Les impacts d’un cyclone ne sont pas les mêmes, les populations sont touchées différemment. Lorsque Fytia puis Gezani ont frappé le pays en début d’année, les dégâts ont touché les habitations, les infrastructures et les activités économiques. Mais pour les ménages déjà fragiles, le choc peut avoir une conséquence plus durable. L’analyse géo spatiale publiée par le Programme des Nations unies pour le développement (PNUD) après les deux cyclones illustre la vulnérabilité d’une certaine frange de la population malgache. Les inondations ont atteint des zones où vivaient jusqu’à 350 000 personnes, dont jusqu’à 63% étaient déjà privées d’un accès fiable aux services essentiels et à des conditions de vie adéquates avant les tempêtes. Le risque climatique vient donc se superposer à une pauvreté préexistante. Ce chevauchement est déterminant dans la mesure où un ménage disposant de peu d’épargne, d’une habitation fragile ou dépendant d’une activité agricole ou informelle possède moins de marges pour absorber une perte brutale.
Détruit
Pour les ménages pauvres, reconstruire une toiture ou remplacer des biens détruits n’est qu’une partie du problème. Il faut également retrouver un revenu. Or, lorsque les champs sont inondés, qu’un petit commerce est détruit ou que les infrastructures sont endommagées, la source de revenus peut disparaître au même moment que le logement.
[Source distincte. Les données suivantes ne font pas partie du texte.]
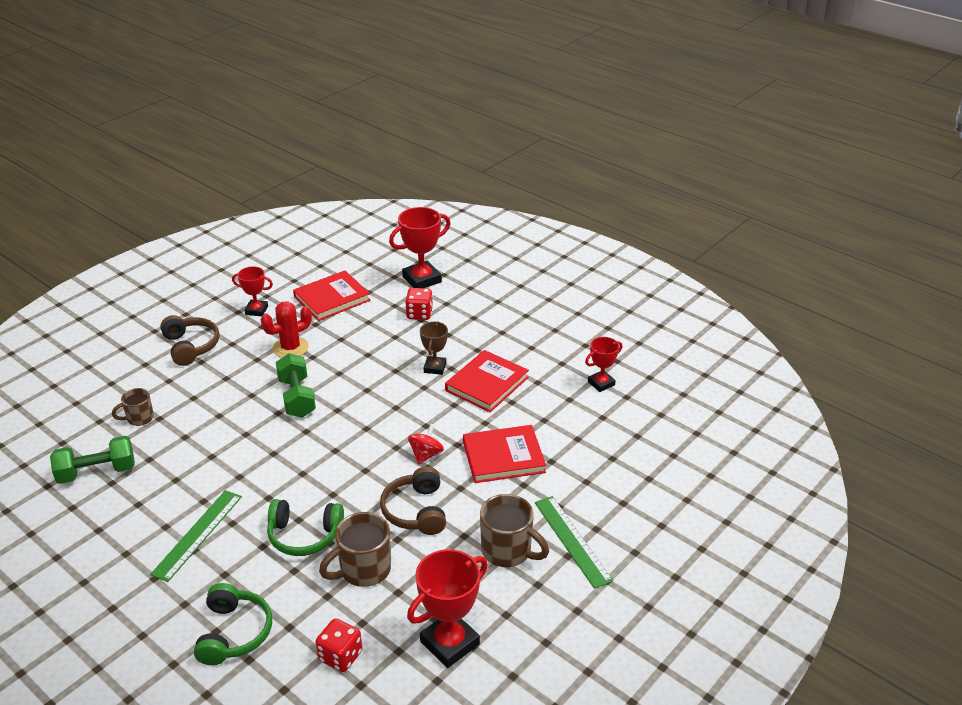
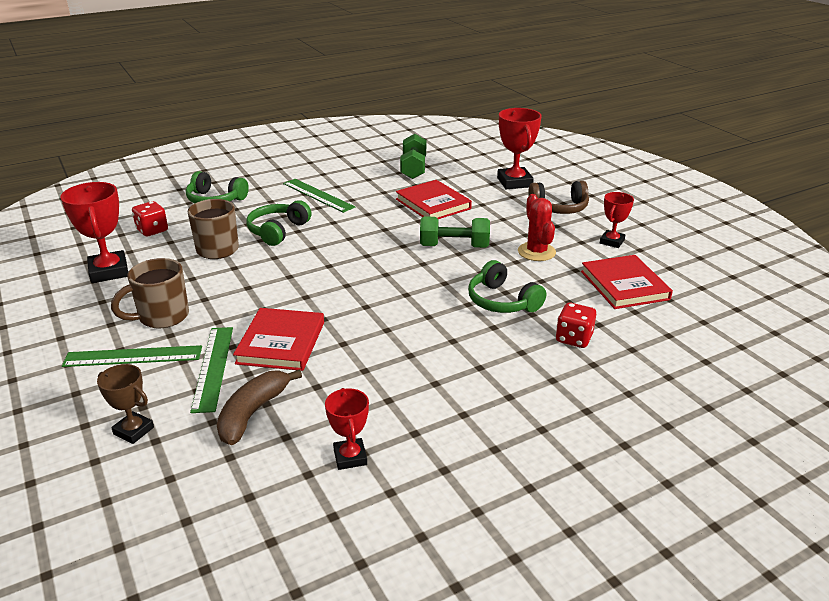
camera: 110 degrees right, 5 degrees down
(139, 418) = (466, 183): brown mug -> none
(383, 353) = (502, 301): none -> green headphones
(416, 511) = (256, 281): brown headphones -> none
(422, 279) = (657, 355): red trophy -> red trophy (514, 182)
(426, 455) = (323, 298): red spinning top -> none
(435, 368) = (459, 329): brown trophy -> brown trophy (133, 431)
(486, 384) = (408, 359): red book -> red book (433, 204)
(556, 483) = (213, 367): none -> green ruler
(591, 441) = (253, 413): none -> brown banana

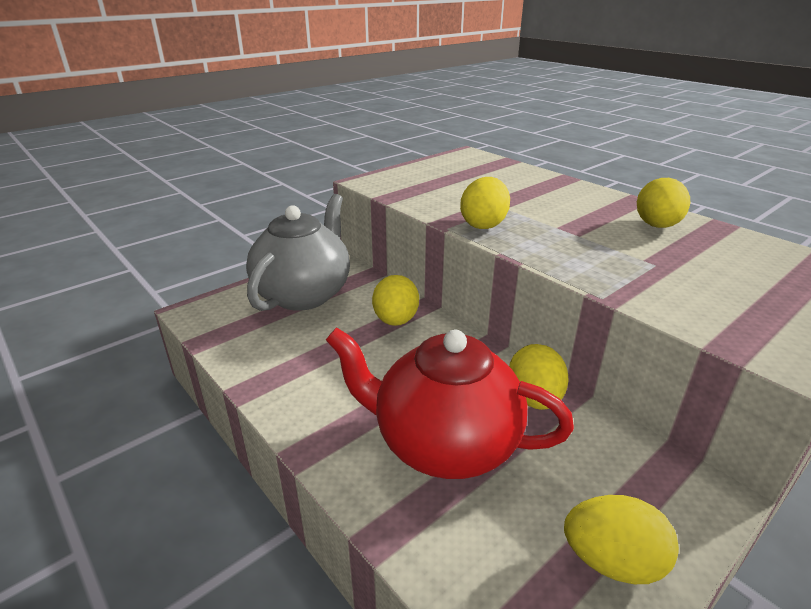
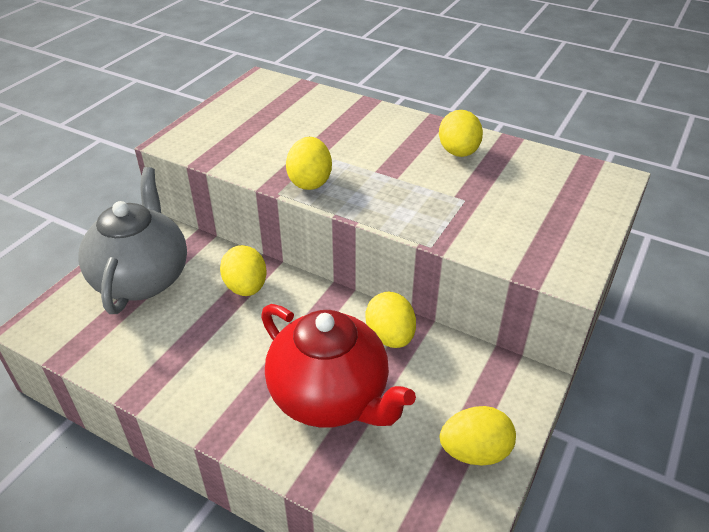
camera: 20 degrees left, 10 degrees up
(444, 443) = (330, 397): red teapot -> red teapot turned 135 degrees counterclockwise

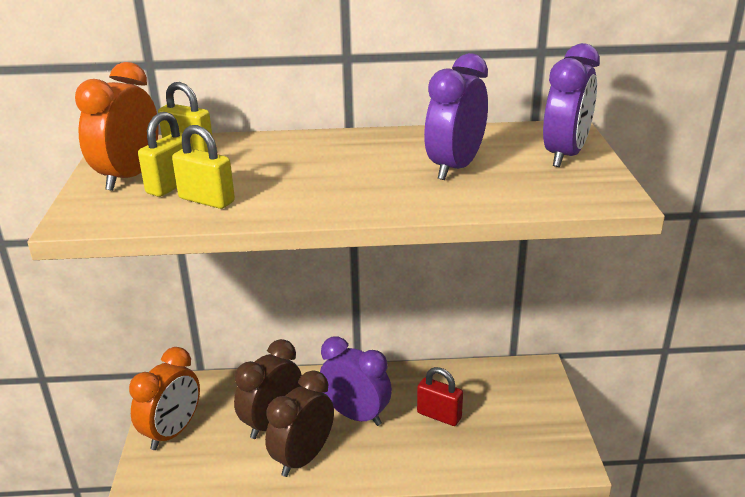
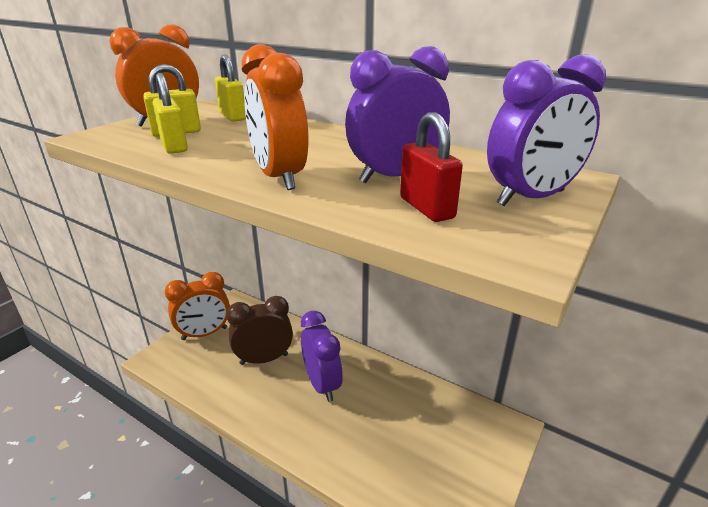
camera: 35 degrees right, 0 degrees up
(303, 458) = (255, 396): brown clock -> none
(370, 197) = (279, 177): none -> orange clock
(439, 415) = (382, 420): red padlock -> red padlock (426, 208)

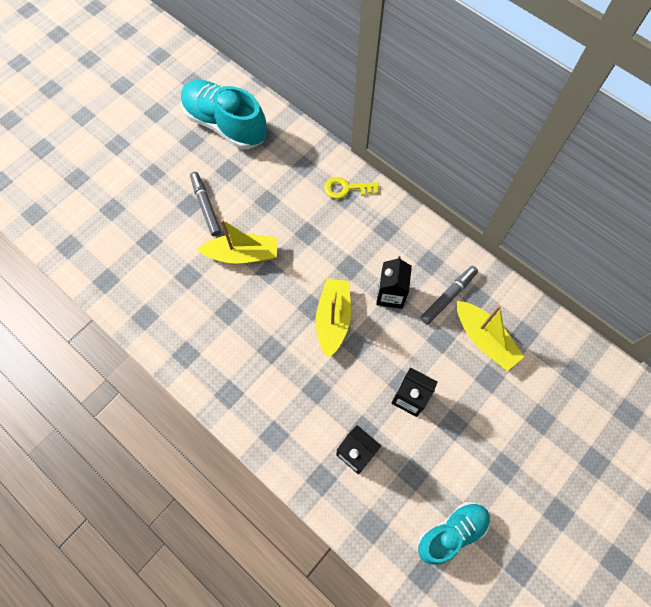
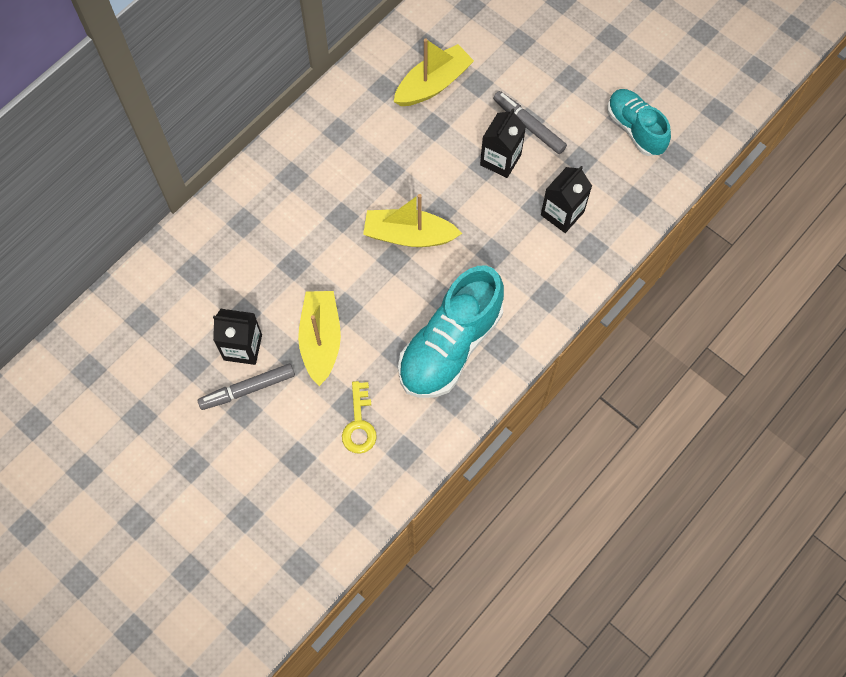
camera: 90 degrees left, 0 degrees up
(225, 125) = (116, 372): turquoise shoe -> turquoise shoe (450, 346)
(346, 188) = (231, 219): yellow key -> yellow key (359, 424)
(390, 294) = (378, 174): black carton -> black carton (242, 347)
(448, 296) = (382, 115): grey marker -> grey marker (529, 126)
La revue FEWS NET signalait ainsi, après les cyclones, que les ménages affectés dans l’Est risquaient de connaître une reprise prolongée de leurs moyens de subsistance. Les transferts monétaires et l’aide humanitaire peuvent amortir le choc, mais ne reconstituent pas instantanément une activité économique.
Revenir
Plus de 29 millions de dollars ont été mobilisés pour la réponse et le relèvement après Fytia et Gezani, tandis que la Banque mondiale a approuvé un financement de 37 millions de dollars pour soutenir les populations touchées. A l’heure actuelle, une question centrale demeure : combien de temps faut-il à une famille pauvre pour retrouver son logement, son activité et son niveau de revenu après un cyclone ? Pour le pays, prévenir les catastrophes ne suffit plus. Il faut aussi permettre aux ménages les plus vulnérables de se relever sans s’appauvrir davantage. C’est tout l’enjeu d’une protection sociale capable de répondre rapidement aux chocs climatiques.